Background: Genome walking has contributed to life science-related areas. Herein, we detailed a new genome walking method, nominated as arbitrarily suffixed sequence-specific primer PCR (ASP-PCR).

Objectives: This study aimed to construct an efficient random PCR-based genome walking method.

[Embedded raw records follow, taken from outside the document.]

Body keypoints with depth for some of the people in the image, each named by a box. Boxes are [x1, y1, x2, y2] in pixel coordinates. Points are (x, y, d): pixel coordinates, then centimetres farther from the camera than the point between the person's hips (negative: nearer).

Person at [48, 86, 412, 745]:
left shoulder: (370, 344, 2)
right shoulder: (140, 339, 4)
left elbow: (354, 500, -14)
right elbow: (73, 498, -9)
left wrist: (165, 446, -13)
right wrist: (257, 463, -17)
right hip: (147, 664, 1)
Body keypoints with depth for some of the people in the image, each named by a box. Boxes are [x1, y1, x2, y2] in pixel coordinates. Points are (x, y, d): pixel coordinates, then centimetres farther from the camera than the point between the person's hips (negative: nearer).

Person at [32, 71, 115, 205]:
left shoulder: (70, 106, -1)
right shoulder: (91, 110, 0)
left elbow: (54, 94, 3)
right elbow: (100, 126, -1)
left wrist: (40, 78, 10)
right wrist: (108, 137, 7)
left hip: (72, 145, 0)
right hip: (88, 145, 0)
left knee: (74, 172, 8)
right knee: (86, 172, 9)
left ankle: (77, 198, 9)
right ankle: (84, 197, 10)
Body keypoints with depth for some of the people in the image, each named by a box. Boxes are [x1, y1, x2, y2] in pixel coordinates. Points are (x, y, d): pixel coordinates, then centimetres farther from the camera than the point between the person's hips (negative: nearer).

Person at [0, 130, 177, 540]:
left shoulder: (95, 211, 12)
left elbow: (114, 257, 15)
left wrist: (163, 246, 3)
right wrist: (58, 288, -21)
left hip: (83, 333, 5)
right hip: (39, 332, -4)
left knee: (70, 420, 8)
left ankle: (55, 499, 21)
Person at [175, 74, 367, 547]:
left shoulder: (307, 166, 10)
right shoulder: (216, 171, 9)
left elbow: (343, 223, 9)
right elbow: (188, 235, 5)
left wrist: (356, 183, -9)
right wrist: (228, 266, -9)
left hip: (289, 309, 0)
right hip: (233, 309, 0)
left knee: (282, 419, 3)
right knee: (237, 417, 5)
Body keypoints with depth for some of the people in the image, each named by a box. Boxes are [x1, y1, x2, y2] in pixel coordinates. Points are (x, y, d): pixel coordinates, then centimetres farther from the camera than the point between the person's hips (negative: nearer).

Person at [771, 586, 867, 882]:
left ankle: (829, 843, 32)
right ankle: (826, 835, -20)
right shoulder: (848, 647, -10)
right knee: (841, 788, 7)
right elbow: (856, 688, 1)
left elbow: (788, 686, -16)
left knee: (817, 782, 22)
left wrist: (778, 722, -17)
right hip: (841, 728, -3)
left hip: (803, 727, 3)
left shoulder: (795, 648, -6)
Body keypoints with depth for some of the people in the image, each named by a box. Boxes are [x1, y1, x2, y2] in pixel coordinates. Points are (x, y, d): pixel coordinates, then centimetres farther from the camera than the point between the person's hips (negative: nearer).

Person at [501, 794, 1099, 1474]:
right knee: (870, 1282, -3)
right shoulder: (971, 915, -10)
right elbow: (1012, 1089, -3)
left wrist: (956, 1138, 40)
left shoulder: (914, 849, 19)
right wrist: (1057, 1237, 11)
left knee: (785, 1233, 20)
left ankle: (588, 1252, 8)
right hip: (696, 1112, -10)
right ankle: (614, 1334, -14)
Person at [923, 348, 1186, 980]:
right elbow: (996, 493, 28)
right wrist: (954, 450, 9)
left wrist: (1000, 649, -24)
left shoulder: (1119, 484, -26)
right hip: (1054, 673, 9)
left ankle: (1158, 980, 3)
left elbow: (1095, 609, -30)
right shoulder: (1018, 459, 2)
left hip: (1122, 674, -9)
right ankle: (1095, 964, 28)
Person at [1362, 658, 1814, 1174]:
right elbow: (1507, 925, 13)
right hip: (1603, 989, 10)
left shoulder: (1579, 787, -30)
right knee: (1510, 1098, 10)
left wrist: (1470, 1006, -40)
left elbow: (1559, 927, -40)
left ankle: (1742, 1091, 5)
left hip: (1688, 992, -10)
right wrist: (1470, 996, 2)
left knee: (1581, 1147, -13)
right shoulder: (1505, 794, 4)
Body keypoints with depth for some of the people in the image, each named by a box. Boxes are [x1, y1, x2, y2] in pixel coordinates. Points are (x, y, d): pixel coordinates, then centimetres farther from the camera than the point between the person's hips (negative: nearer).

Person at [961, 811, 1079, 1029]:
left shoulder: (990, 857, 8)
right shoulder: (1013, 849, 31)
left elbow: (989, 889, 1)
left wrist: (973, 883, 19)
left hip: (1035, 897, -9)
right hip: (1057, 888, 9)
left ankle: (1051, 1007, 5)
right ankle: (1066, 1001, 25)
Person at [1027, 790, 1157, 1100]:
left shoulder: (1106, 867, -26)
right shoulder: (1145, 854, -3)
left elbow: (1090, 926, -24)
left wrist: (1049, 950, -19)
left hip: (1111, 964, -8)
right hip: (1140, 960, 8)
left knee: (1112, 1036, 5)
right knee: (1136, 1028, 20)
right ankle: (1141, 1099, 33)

Materials and methods: The key for this method is the use of a hybrid primer (HP) in primary ASP-PCR. This HP is fabricated by suffixing an arbitrary sequence to outmost sequence-specific primer. The relaxed cycle in primary ASP-PCR facilitates the partial annealing of HP to genome, creating many single-stranded DNAs. In the next stringent cycles, target single-strand is exponentially amplified, because it also has a site complementary to the sequence-specific part of HP; while nontarget cannot be further processed due to lacking such a site. Nested secondary/tertiary ASP-PCR further selectively enriches target DNA.

Results: The practicability of ASP-PCR was confirmed by obtaining unknown DNAs adjacent to Oryza sativa hygromycin gene and Levilactobacillus brevis CD0817 L-glutamic acid decarboxylase gene. The results showed that each secondary or tertiary ASP-PCR exhibited 1 - 2 clear target amplicon(s) with size from 1.5 to 3.5 kb, and a weak background.

Conclusions: The ASP-PCR is a promising genome walking scheme, and may have a potential use in life science-related areas.